Provided data.
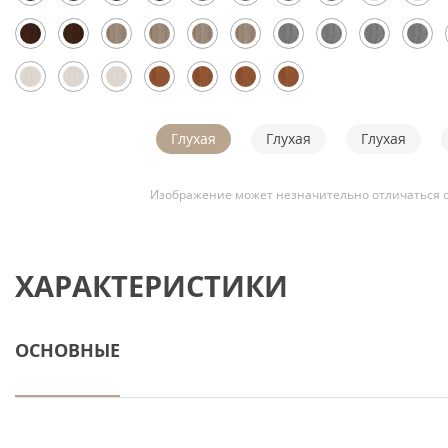
Глухая
Глухая
Глухая
Изображение может незначительно отличаться о
ХАРАКТЕРИСТИКИ
ОСНОВНЫЕ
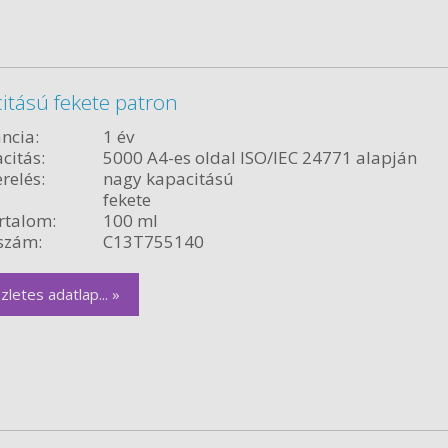
itású fekete patron
ncia:
1 év
citás:
5000 A4-es oldal ISO/IEC 24771 alapján
relés:
nagy kapacitású
fekete
rtalom:
100 ml
szám:
C13T755140
zletes adatlap... »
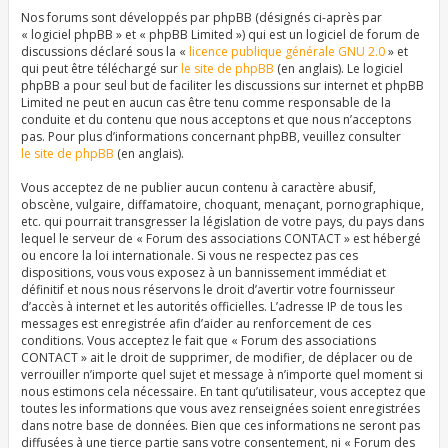
Nos forums sont développés par phpBB (désignés ci-après par
« logiciel phpBB » et « phpBB Limited ») qui est un logiciel de forum de
discussions déclaré sous la «
licence publique générale GNU 2.0
» et
qui peut être téléchargé sur
le site de phpBB
(en anglais). Le logiciel
phpBB a pour seul but de faciliter les discussions sur internet et phpBB
Limited ne peut en aucun cas être tenu comme responsable de la
conduite et du contenu que nous acceptons et que nous n’acceptons
pas. Pour plus d’informations concernant phpBB, veuillez consulter
le site de phpBB
(en anglais).
Vous acceptez de ne publier aucun contenu à caractère abusif,
obscène, vulgaire, diffamatoire, choquant, menaçant, pornographique,
etc. qui pourrait transgresser la législation de votre pays, du pays dans
lequel le serveur de « Forum des associations CONTACT » est hébergé
ou encore la loi internationale. Si vous ne respectez pas ces
dispositions, vous vous exposez à un bannissement immédiat et
définitif et nous nous réservons le droit d’avertir votre fournisseur
d’accès à internet et les autorités officielles. L’adresse IP de tous les
messages est enregistrée afin d’aider au renforcement de ces
conditions. Vous acceptez le fait que « Forum des associations
CONTACT » ait le droit de supprimer, de modifier, de déplacer ou de
verrouiller n’importe quel sujet et message à n’importe quel moment si
nous estimons cela nécessaire. En tant qu’utilisateur, vous acceptez que
toutes les informations que vous avez renseignées soient enregistrées
dans notre base de données. Bien que ces informations ne seront pas
diffusées à une tierce partie sans votre consentement, ni « Forum des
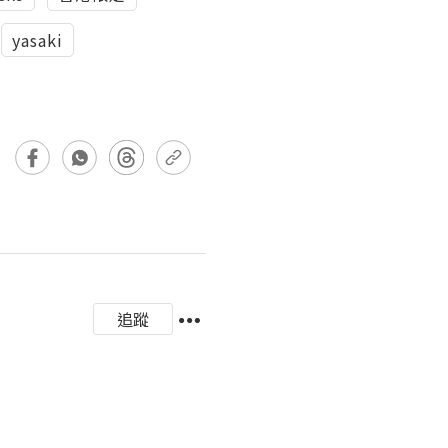
yasaki
追蹤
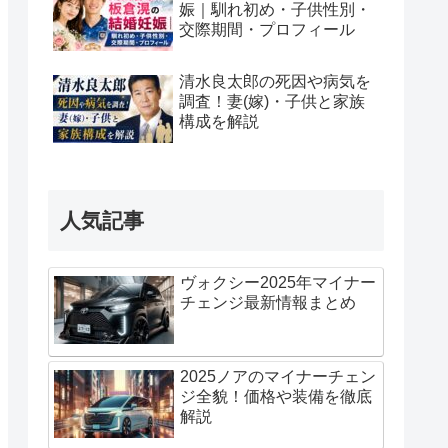
娠｜馴れ初め・子供性別・
交際期間・プロフィール
清水良太郎の死因や病気を
調査！妻(嫁)・子供と家族
構成を解説
人気記事
ヴォクシー2025年マイナー
チェンジ最新情報まとめ
2025ノアのマイナーチェン
ジ全貌！価格や装備を徹底
解説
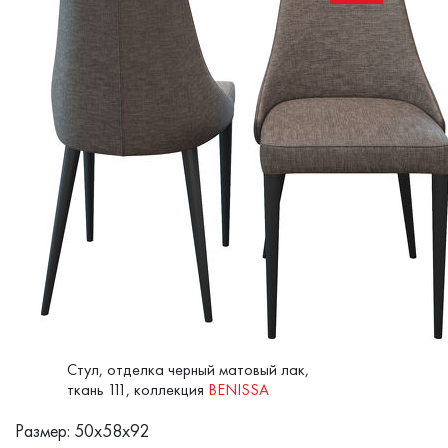
Стул, отделка черный матовый лак,
ткань 111, коллекция
BENISSA
Размер: 50x58x92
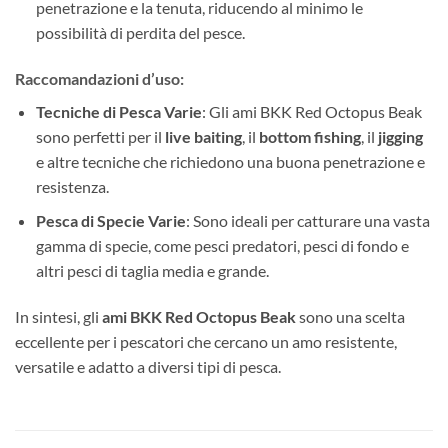
penetrazione e la tenuta, riducendo al minimo le
possibilità di perdita del pesce.
Raccomandazioni d’uso
:
Tecniche di Pesca Varie
: Gli ami BKK Red Octopus Beak
sono perfetti per il
live baiting
, il
bottom fishing
, il
jigging
e altre tecniche che richiedono una buona penetrazione e
resistenza.
Pesca di Specie Varie
: Sono ideali per catturare una vasta
gamma di specie, come pesci predatori, pesci di fondo e
altri pesci di taglia media e grande.
In sintesi, gli
ami BKK Red Octopus Beak
sono una scelta
eccellente per i pescatori che cercano un amo resistente,
versatile e adatto a diversi tipi di pesca.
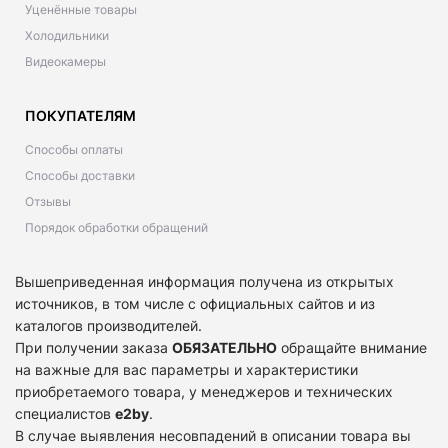
Уценённые товары
Холодильники
Видеокамеры
ПОКУПАТЕЛЯМ
Способы оплаты
Способы доставки
Отзывы
Порядок обработки обращений
Вышеприведенная информация получена из открытых
источников, в том числе с официальных сайтов и из
каталогов производителей.
При получении заказа
ОБЯЗАТЕЛЬНО
обращайте внимание
на важные для вас параметры и характеристики
приобретаемого товара, у менеджеров и технических
специалистов
e2by
.
В случае выявления несовпадений в описании товара вы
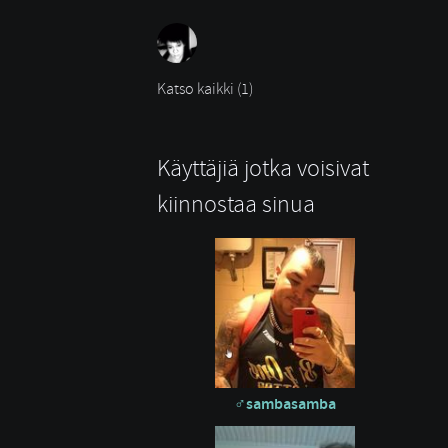
Katso kaikki (1)
Käyttäjiä jotka voisivat
kiinnostaa sinua
sambasamba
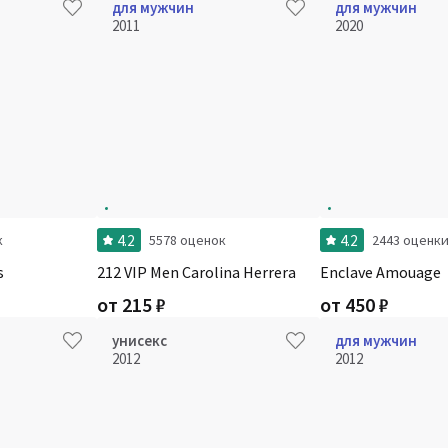
для мужчин
для мужчин
2011
2020
4.2
4.2
к
5578 оценок
2443 оценк
s
212 VIP Men Carolina Herrera
Enclave Amouage
от
215
₽
от
450
₽
унисекс
для мужчин
2012
2012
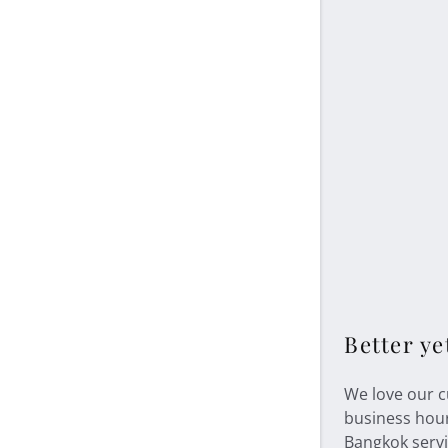
Better ye
We love our c
business hour
Bangkok servi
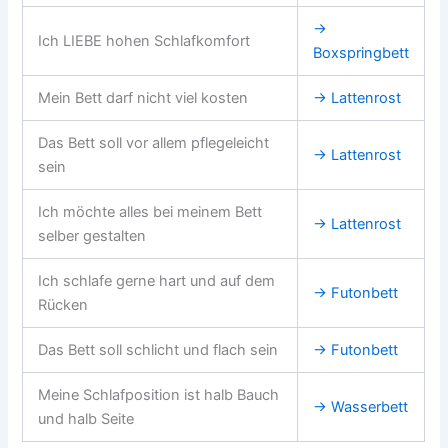
→
Ich LIEBE hohen Schlafkomfort
Boxspringbett
Mein Bett darf nicht viel kosten
→ Lattenrost
Das Bett soll vor allem pflegeleicht
→ Lattenrost
sein
Ich möchte alles bei meinem Bett
→ Lattenrost
selber gestalten
Ich schlafe gerne hart und auf dem
→ Futonbett
Rücken
Das Bett soll schlicht und flach sein
→ Futonbett
Meine Schlafposition ist halb Bauch
→ Wasserbett
und halb Seite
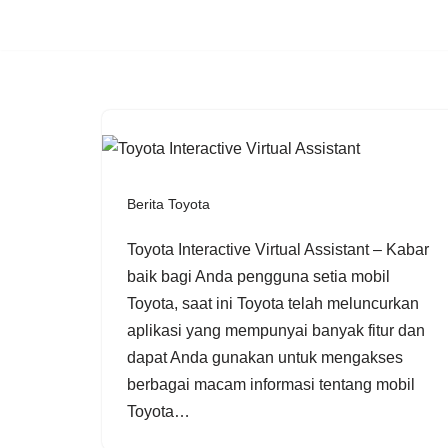
Skip
to
content
Berita Toyota
Toyota Interactive Virtual Assistant – Kabar
baik bagi Anda pengguna setia mobil
Toyota, saat ini Toyota telah meluncurkan
aplikasi yang mempunyai banyak fitur dan
dapat Anda gunakan untuk mengakses
berbagai macam informasi tentang mobil
Toyota…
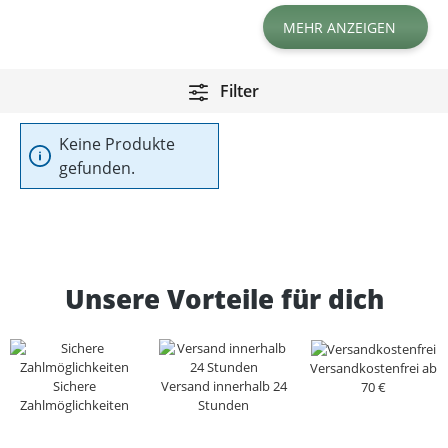
MEHR ANZEIGEN
Filter
Keine Produkte
gefunden.
Unsere Vorteile für dich
Versandkostenfrei ab
Sichere
Versand innerhalb 24
70 €
Zahlmöglichkeiten
Stunden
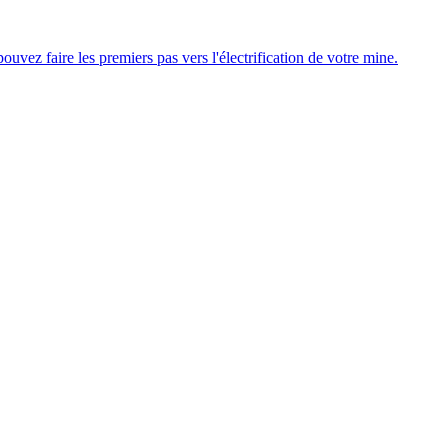
uvez faire les premiers pas vers l'électrification de votre mine.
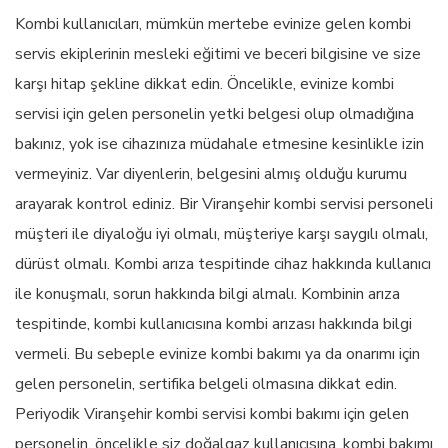
Kombi kullanıcıları, mümkün mertebe evinize gelen kombi
servis ekiplerinin mesleki eğitimi ve beceri bilgisine ve size
karşı hitap şekline dikkat edin. Öncelikle, evinize kombi
servisi için gelen personelin yetki belgesi olup olmadığına
bakınız, yok ise cihazınıza müdahale etmesine kesinlikle izin
vermeyiniz. Var diyenlerin, belgesini almış olduğu kurumu
arayarak kontrol ediniz. Bir Viranşehir kombi servisi personeli
müşteri ile diyaloğu iyi olmalı, müşteriye karşı saygılı olmalı,
dürüst olmalı. Kombi arıza tespitinde cihaz hakkında kullanıcı
ile konuşmalı, sorun hakkında bilgi almalı. Kombinin arıza
tespitinde, kombi kullanıcısına kombi arızası hakkında bilgi
vermeli. Bu sebeple evinize kombi bakımı ya da onarımı için
gelen personelin, sertifika belgeli olmasına dikkat edin.
Periyodik Viranşehir kombi servisi kombi bakımı için gelen
personelin, öncelikle siz doğalgaz kullanıcısına, kombi bakımı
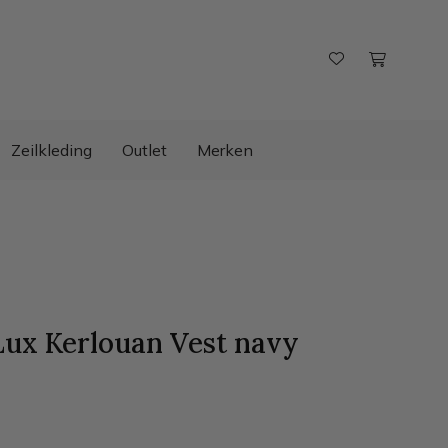
Zeilkleding
Outlet
Merken
ux Kerlouan Vest
navy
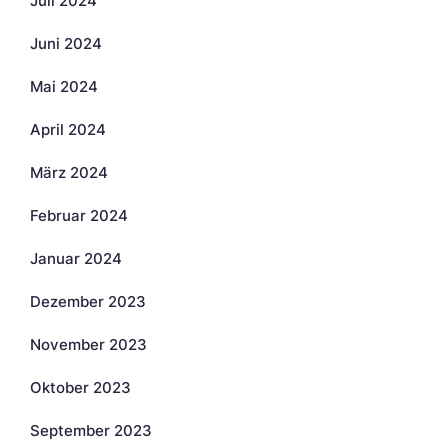
Juli 2024
Juni 2024
Mai 2024
April 2024
März 2024
Februar 2024
Januar 2024
Dezember 2023
November 2023
Oktober 2023
September 2023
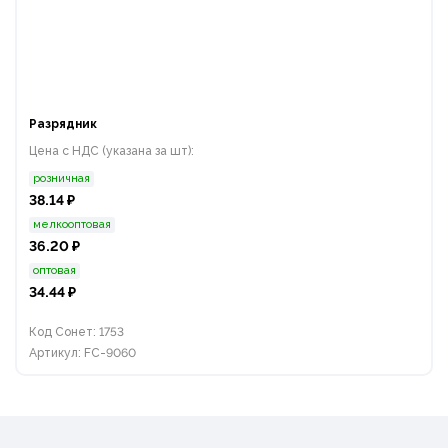
Разрядник
Цена с НДС (указана за шт):
розничная
38.14 ₽
мелкооптовая
36.20 ₽
оптовая
34.44 ₽
Код Сонет: 1753
Артикул: FC-9060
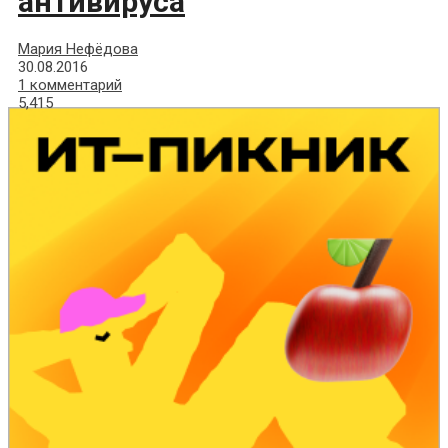
антивируса
Мария Нефёдова
30.08.2016
1 комментарий
5,415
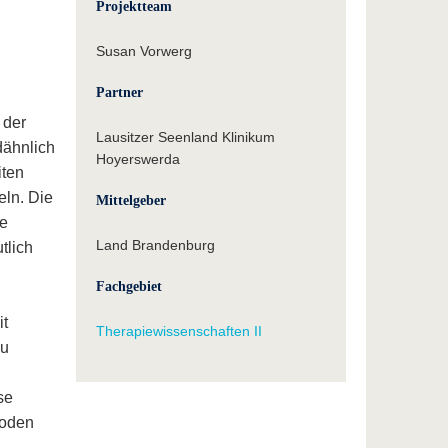
Projektteam
Susan Vorwerg
Partner
 der
Lausitzer Seenland Klinikum
dähnlich
Hoyerswerda
iten
eln. Die
Mittelgeber
ie
Land Brandenburg
tlich
Fachgebiet
it
Therapiewissenschaften II
zu
se
hoden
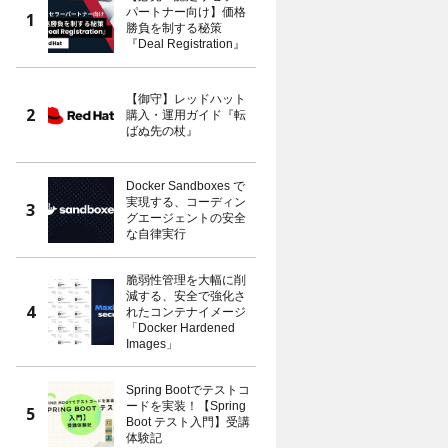
パートナー向け】価格
勝負を制する秘策
『Deal Registration』
【御守】レッドハット
購入・運用ガイド『転
ばぬ先の杖』
Docker Sandboxes で
実現する、コーディン
グエージェントの安全
な自律実行
脆弱性管理を大幅に削
減する、安全で強化さ
れたコンテナイメージ
「Docker Hardened
Images」
Spring Bootでテストコ
ードを実装！【Spring
Boot テスト入門】受講
体験記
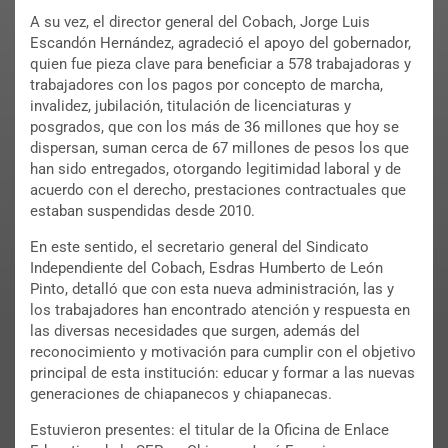
A su vez, el director general del Cobach, Jorge Luis
Escandón Hernández, agradeció el apoyo del gobernador,
quien fue pieza clave para beneficiar a 578 trabajadoras y
trabajadores con los pagos por concepto de marcha,
invalidez, jubilación, titulación de licenciaturas y
posgrados, que con los más de 36 millones que hoy se
dispersan, suman cerca de 67 millones de pesos los que
han sido entregados, otorgando legitimidad laboral y de
acuerdo con el derecho, prestaciones contractuales que
estaban suspendidas desde 2010.
En este sentido, el secretario general del Sindicato
Independiente del Cobach, Esdras Humberto de León
Pinto, detalló que con esta nueva administración, las y
los trabajadores han encontrado atención y respuesta en
las diversas necesidades que surgen, además del
reconocimiento y motivación para cumplir con el objetivo
principal de esta institución: educar y formar a las nuevas
generaciones de chiapanecos y chiapanecas.
Estuvieron presentes: el titular de la Oficina de Enlace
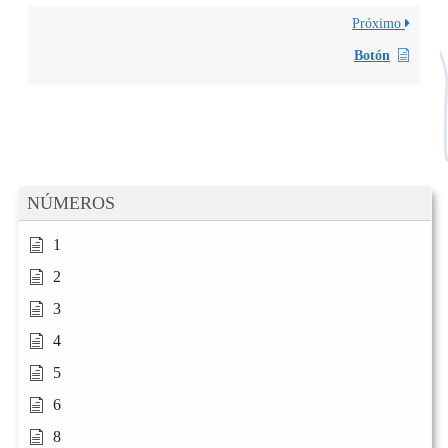
Próximo
Botón
NÚMEROS
1
2
3
4
5
6
8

What to work on.
Pictures excluded, transcribe the listing above exactly from the line with "Land Brandenburg" through the line with "trabajadores con los", and no further.

Answer to this task.
Land Brandenburg
tlich
Fachgebiet
it
Therapiewissenschaften II
zu
se
hoden
パートナー向け】価格
勝負を制する秘策
『Deal Registration』
【御守】レッドハット
購入・運用ガイド『転
ばぬ先の杖』
Docker Sandboxes で
実現する、コーディン
グエージェントの安全
な自律実行
脆弱性管理を大幅に削
減する、安全で強化さ
れたコンテナイメージ
「Docker Hardened
Images」
Spring Bootでテストコ
ードを実装！【Spring
Boot テスト入門】受講
体験記
A su vez, el director general del Cobach, Jorge Luis
Escandón Hernández, agradeció el apoyo del gobernador,
quien fue pieza clave para beneficiar a 578 trabajadoras y
trabajadores con los pagos por concepto de marcha,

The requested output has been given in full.